-- Excerpt --
Start

Neophytos of Cyprus, Saint Neophytos, Neophytos the Recluse (Greek: Άγιος Νεόφυτος ο Έγκλειστος; 1134–1214) was a Cypriot Orthodox monk, priest, and sometime hermit, whose writings preserved a history of the early crusades. "He is considered to be one of the most significant figures of the Church of Cyprus"

Life
Neophytos was born in the mountain village of Kato Drys near Pano Lefkara, Cyprus, to farming parents Athanasios and Eudoxia, one of eight children. His religious interests came to the fore when the arranged marriage planned by his parents ended with his fleeing to the Monastery of Saint John Chrysostomos in Koutsovendis. After much ado, the marriage contracts were broken and Neophytos went back to the monastery as a novice, becoming a tonsured monk in 1152.  During this time he learned to read and write and was eventually appointed as assistant sacristan.  Although Neophytos felt called to be a hermit, his abbot declined to let him go, citing his youth.

End

-- Data rows --
Start

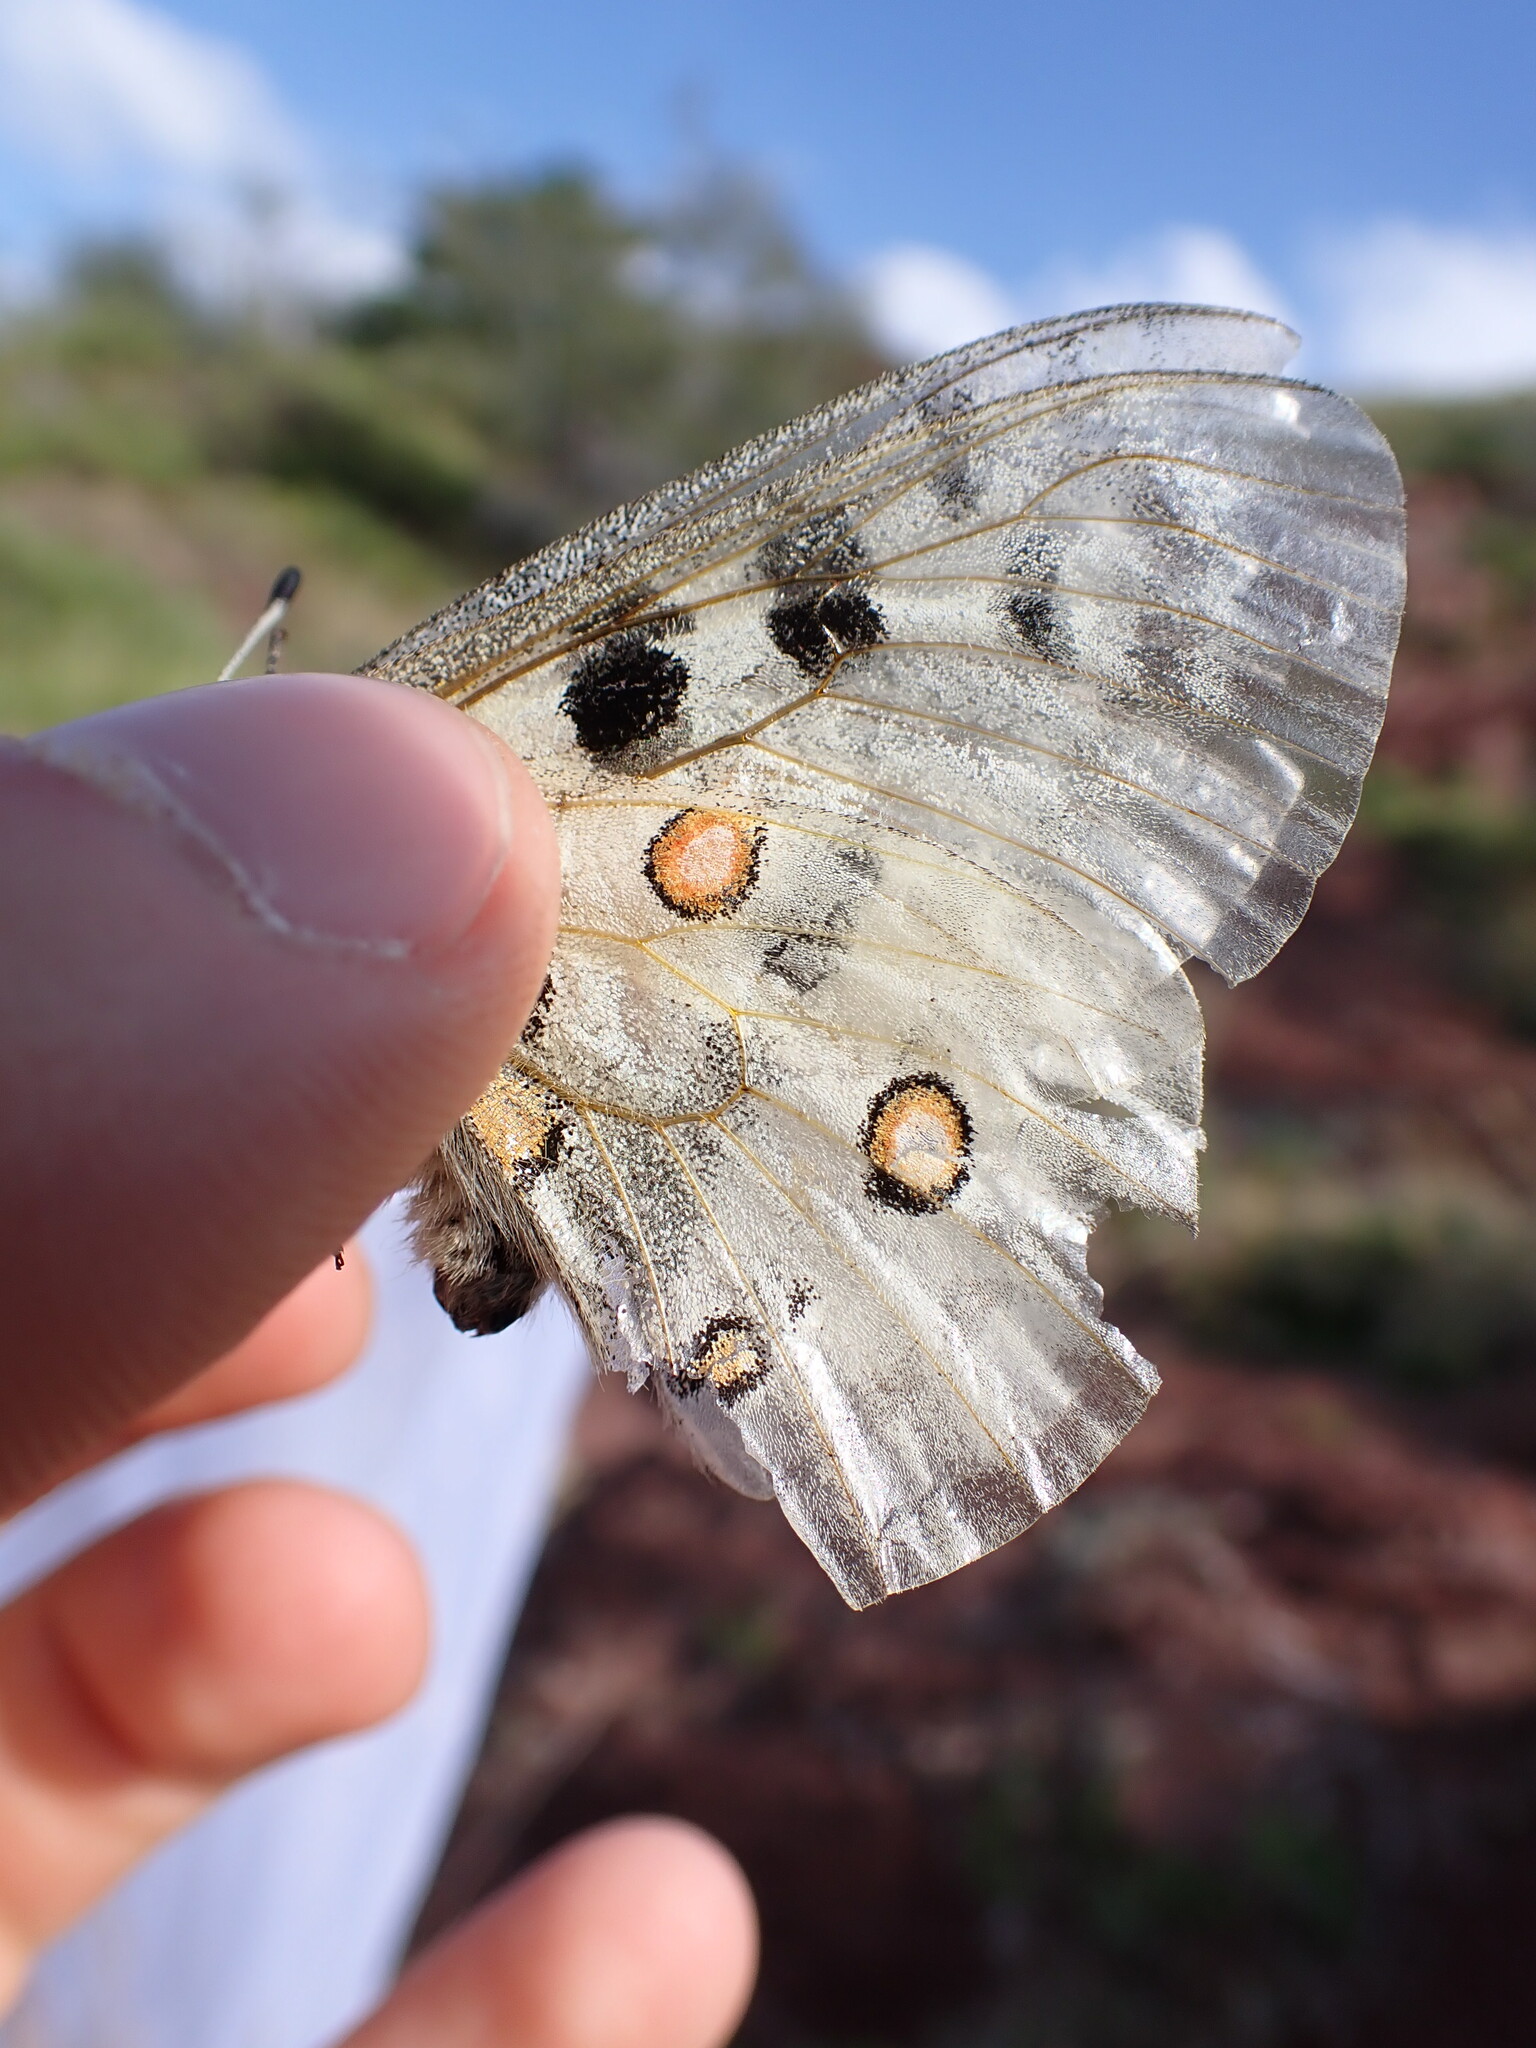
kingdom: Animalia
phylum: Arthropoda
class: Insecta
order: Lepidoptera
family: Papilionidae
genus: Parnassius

End
Start

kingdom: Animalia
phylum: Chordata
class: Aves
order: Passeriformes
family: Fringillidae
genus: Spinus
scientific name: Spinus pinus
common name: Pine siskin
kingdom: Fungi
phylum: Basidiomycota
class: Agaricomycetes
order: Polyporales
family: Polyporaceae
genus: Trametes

End

-- Stated goal --
Pick up the Neophytos biography after its last sentence and write the next part. The items come from a separate source, unrelated to the Neophytos biography.

-- Result --
In 1158, however, Neophytos was allowed to make a pilgrimage to the Holy Land. While he was there he sought out hermits who might sponsor him, but to no avail. He returned to Cyprus, but still wanted to pursue the hermitic life.  He tried to escape to Mt. Latmos in Asia Minor, but was arrested at Paphos upon his attempted embarkation. He was shortly released from prison, but the guards had stolen his travel funds, so, in June 1159, he went to the hilly area above Paphos, where he found a cave that had been used by a previous hermit. He enlarged the space, eventually creating three caves known today as the Cell, the Bema and the Naos. Neophytos's life as a hermit attracted the religious in the area who brought him food and gifts.  His air of sanctity brought many to visit him, and in 1170 Vasilios (Basil) Kinnamos, the Bishop of Paphos, ordained him as a priest and required him to take a disciple, which started the monastery which now bears his name.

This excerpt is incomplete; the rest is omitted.